The Supreme Court ruled 5-4 in the case of Carpenter v United States, and the ruling has major implications for privacy rights in New York and elsewhere. The court determined that authorities needed a warrant to access the man’s cell site location information (CSLI). Prior to the Carpenter decision, officers only needed to have a good reason to believe that accessing this information would legitimately help in a given matter.

The plaintiff in the Carpenter case was a man who was taken into custody for robbery based on CSLI. Based on this information, authorities were able to track his whereabouts for 127 days prior to apprehending him. Legal precedent said that there was no right to privacy when it came to information handed over to a third-party. However, most people have no choice as to the data transmitted from a phone to a cell tower or other collection point.

Justice Roberts chose to side with the four more liberal justices while all four conservatives wrote their own dissents.
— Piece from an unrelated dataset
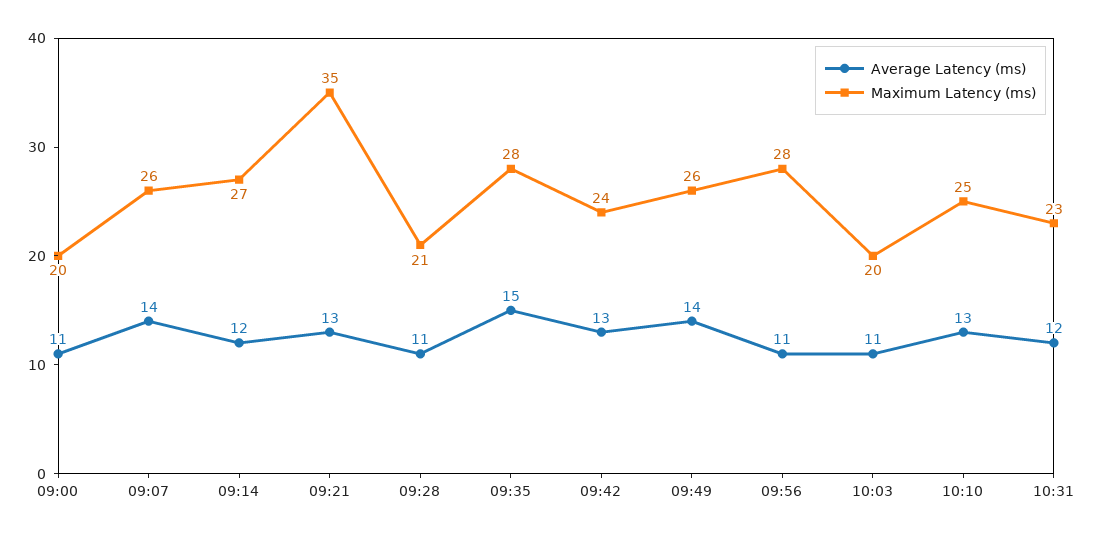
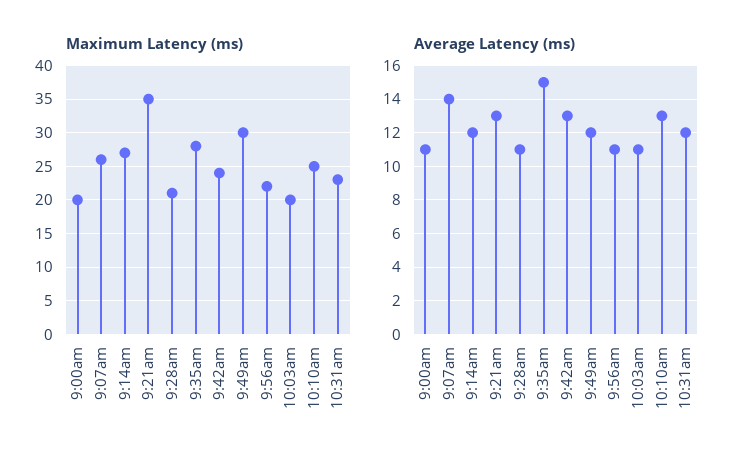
Average Latency (ms), 09:49: 14 -> 12
Maximum Latency (ms), 09:49: 26 -> 30
Maximum Latency (ms), 09:56: 28 -> 22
Roberts found that the amount of detailed data that could be collected was far greater than the basic data that could be gleaned from a landline telephone. By limiting the ability of authorities to access this information, the court’s ruling is seen as a modernization of the Fourth Amendment.

Regardless of the type of charge a person may face, he or she could face significant penalties if convicted. These penalties may include a fine, suspension of professional or other licenses and jail or prison time. It may also lead to a loss of voting rights or the ability to own a gun for many years. A criminal defense attorney may take steps to protect a defendant’s rights. This might include arguing that evidence was collected in an unconstitutional manner.